When it comes time, finally for the honoree at “The Mark Twain Awards: David Letterman” (PBS, 8 p.m., check local listings), to take the stage after 90 minutes of praise of entertainers and officials, the bearded former talk show host takes time to say: “I have great admiration for Al Franken. This really is quite a guy.”
Letterman has been working with the suddenly controversial Minnesota senator over the past year on a series of viral videos on the state of climate change which, in the manner of both men, is meant to inform and entertain.
But it’s clear that the event was taped weeks ago, before the sudden fallout surrounding Franken’s actions during a 2006 USO tour.

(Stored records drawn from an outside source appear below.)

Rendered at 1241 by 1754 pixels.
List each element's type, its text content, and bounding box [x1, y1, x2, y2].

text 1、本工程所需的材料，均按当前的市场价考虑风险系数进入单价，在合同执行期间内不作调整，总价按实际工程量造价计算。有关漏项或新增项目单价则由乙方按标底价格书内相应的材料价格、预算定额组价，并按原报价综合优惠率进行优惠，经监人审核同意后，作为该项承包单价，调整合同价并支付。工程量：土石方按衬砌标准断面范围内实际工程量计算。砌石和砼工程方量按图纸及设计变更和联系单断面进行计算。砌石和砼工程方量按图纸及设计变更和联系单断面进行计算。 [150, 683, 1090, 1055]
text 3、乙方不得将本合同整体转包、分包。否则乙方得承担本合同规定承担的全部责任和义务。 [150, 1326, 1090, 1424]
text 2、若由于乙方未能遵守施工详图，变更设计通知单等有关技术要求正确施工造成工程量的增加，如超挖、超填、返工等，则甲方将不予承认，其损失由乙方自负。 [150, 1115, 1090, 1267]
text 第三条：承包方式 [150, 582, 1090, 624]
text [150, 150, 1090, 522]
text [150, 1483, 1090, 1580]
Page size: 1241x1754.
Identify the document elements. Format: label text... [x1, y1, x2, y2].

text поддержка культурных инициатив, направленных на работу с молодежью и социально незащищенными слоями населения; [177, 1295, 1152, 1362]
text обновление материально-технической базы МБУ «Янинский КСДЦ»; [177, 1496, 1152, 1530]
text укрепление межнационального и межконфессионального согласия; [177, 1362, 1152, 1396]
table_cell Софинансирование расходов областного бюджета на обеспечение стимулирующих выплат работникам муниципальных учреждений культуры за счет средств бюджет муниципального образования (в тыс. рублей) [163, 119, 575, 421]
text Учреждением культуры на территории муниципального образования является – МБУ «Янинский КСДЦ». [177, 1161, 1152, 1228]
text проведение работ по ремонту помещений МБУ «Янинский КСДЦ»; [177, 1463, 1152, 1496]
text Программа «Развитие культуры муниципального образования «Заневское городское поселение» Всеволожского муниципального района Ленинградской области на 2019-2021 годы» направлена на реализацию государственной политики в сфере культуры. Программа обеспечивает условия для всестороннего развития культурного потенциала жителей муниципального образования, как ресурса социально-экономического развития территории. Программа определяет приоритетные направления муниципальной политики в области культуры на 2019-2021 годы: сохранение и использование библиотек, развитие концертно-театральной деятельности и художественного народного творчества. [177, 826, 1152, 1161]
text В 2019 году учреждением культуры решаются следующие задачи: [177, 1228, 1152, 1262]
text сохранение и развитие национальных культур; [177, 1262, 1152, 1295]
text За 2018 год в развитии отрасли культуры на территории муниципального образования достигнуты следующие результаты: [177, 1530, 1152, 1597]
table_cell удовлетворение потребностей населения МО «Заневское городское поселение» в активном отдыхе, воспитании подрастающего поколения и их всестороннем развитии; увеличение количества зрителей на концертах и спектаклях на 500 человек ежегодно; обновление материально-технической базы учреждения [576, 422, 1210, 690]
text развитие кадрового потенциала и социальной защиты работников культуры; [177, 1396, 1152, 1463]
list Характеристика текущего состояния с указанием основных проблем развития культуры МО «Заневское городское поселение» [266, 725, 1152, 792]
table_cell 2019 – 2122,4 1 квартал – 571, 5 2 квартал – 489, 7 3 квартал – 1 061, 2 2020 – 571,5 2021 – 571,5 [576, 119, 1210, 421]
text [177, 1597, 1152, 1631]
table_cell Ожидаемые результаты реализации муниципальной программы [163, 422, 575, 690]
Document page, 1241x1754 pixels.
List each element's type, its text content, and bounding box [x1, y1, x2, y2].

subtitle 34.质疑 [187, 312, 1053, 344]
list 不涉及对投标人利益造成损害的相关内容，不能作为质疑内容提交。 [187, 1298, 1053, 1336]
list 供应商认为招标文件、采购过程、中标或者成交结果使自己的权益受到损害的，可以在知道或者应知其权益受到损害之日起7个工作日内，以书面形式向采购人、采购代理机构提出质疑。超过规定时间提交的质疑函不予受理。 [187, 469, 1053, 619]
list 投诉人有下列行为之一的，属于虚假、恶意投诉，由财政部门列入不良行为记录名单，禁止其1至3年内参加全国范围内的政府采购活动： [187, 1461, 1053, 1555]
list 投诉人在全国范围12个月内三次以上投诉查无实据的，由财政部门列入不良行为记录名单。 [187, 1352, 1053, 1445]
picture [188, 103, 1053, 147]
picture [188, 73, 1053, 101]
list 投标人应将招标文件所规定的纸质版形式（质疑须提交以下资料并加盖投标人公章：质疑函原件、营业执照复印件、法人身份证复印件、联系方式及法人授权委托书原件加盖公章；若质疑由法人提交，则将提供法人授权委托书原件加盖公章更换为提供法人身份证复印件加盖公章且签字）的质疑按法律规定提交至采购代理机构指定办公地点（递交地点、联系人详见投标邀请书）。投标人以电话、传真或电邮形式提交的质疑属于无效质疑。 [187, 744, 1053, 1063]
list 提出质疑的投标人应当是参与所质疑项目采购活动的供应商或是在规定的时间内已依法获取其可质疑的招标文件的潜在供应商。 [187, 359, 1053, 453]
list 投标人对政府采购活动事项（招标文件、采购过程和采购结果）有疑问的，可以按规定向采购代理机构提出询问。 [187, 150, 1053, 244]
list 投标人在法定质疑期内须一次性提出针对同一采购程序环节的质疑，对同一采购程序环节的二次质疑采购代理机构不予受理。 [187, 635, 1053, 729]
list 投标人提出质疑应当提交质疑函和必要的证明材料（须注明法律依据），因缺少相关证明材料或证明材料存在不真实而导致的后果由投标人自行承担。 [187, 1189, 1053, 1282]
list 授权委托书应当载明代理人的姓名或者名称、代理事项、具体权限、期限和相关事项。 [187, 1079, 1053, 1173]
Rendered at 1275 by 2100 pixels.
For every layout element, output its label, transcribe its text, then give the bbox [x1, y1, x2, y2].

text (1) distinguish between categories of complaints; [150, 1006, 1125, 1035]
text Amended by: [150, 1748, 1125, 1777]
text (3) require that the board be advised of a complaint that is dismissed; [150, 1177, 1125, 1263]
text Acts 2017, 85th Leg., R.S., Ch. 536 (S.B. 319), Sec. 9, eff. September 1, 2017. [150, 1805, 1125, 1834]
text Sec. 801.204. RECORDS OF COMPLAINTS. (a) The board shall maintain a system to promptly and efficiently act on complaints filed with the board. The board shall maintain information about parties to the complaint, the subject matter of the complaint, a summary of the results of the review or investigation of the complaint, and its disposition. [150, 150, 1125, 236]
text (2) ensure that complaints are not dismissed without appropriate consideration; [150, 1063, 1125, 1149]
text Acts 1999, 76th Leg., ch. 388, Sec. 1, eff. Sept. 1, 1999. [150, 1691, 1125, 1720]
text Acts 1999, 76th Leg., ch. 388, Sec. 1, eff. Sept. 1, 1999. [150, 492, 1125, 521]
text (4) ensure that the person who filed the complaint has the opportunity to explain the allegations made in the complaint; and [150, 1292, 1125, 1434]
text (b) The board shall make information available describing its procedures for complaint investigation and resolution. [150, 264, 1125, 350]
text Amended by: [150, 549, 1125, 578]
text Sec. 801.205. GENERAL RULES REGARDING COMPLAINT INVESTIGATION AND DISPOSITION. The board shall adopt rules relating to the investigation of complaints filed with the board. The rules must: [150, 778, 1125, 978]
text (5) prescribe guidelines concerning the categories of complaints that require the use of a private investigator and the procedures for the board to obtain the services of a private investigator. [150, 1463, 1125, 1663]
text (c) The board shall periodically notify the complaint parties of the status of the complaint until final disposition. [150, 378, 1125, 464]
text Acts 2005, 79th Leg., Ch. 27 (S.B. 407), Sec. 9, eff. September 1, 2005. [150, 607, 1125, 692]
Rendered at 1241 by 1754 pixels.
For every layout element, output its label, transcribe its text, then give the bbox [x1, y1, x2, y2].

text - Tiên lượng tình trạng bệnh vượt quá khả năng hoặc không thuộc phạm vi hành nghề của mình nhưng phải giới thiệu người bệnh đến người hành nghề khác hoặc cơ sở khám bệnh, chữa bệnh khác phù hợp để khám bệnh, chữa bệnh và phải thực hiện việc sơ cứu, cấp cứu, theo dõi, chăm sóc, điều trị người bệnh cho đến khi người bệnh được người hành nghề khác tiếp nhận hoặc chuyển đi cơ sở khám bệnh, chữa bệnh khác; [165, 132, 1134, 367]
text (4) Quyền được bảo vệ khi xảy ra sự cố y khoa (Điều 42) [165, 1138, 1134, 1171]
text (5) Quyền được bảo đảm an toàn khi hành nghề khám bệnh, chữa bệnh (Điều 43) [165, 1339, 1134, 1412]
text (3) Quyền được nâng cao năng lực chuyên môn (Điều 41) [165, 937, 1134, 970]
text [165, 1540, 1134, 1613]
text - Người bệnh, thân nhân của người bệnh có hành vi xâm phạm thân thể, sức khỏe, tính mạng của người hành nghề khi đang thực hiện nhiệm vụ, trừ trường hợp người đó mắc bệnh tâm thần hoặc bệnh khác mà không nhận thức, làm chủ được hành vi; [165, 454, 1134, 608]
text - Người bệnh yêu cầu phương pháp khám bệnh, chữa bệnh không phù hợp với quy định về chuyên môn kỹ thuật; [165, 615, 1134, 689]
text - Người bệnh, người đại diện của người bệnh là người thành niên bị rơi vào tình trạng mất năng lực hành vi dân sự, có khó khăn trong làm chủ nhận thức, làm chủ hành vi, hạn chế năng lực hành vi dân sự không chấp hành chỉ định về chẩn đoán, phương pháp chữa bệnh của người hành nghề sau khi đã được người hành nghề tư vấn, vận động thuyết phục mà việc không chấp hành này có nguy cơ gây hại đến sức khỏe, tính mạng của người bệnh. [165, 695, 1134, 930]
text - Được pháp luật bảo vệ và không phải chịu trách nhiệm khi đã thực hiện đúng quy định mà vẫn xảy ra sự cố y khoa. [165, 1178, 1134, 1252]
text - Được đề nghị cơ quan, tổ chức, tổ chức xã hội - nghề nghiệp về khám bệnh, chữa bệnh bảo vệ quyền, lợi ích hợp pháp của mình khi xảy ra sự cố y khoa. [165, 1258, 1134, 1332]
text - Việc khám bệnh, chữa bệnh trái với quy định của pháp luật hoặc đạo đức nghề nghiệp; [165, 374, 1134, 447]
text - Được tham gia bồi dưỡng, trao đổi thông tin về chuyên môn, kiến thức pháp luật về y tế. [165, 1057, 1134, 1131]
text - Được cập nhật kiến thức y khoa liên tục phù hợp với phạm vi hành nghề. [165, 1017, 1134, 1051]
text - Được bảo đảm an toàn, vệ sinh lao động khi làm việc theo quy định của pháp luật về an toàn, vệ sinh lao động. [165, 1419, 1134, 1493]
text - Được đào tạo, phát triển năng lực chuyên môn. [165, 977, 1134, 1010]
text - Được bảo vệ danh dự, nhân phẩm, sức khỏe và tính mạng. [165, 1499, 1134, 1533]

Now, PBS says it won’t be including Franken’s part in the event, which included one joke and one introduction to a Monkey Cam clip.
“It means so much to me to be included honoring Dave Letterman alongside my old friends in comedy,” Franken told the crowd at the Kennedy Center, advising those comedy colleagues: “Do not think what you do is less important than what I do in Washington — even though it is.”
Franken tells about being taken to task by a Philadelphia TV critic over “Saturday Night Live” no longer being cutting edge, as say, Letterman, who was using a monkey cam. Not fair, said Franken, any monkey with a camera would get a laugh.
Look closely at the final moments of the Twain salute, though, and you might catch a moment of Franken — for now apparently banned from public TV because of the accusation.
Highlights of the event include Steve Martin and Martin Short in an introductory bit, and John Mulaney and Norm Macdonald in short bits.
Q film from the “Documentary Now!” team of Bill Hader and Fred Armisen is well done, about supposed hometown pals who are a little needled by their famous friend. For all the pomp of his entrance, last year’s Twain recipient, Bill Murray does appear doesn’t have a lot to add. You may wonder why Jimmy “J.J.” Walker is there at all; he had hired Letterman early in his career.
The one moment that got Letterman to his feet: Eddie Vedder playing Warren Zevon’s “Keep Me In Your Heart for a While,” backed by longtime Letterman bandleader Paul Shaffer.
What there is a lot of in the show are Letterman clips — from his first “Tonight” show performance, to some random stupid animal tricks, a dip in a water tank wearing an Alka-Seltzer suit, manning a Taco Bell drive-through. Many are memorable, some have been seen many times in the past. I think the best of Letterman has been his sitting at the desk bantering about the week, or looking bored at a starlet. Still, the show is cut to show how Letterman responded to most of the jokes about him.
In a statement Monday, from PBS and WETA, the D.C.-based producing station, they “felt that the inclusion of Sen. Franken in the broadcast at this time would distract from the show’s purpose as a celebration of American humor.”
Instead, it has the unintended consequence of drawing attention to it. And as one remembers remarkable individual Letterman broadcasts, it all brings to mind the one in 2009, where he foiled a blackmail attempt on him by admitting that he had sex with women on his show. What was an embarrassment would be career ending now and even the holders of the Mark Twain Award — who gave it to Bill Cosby that same year, 2009 — might have had second thoughts.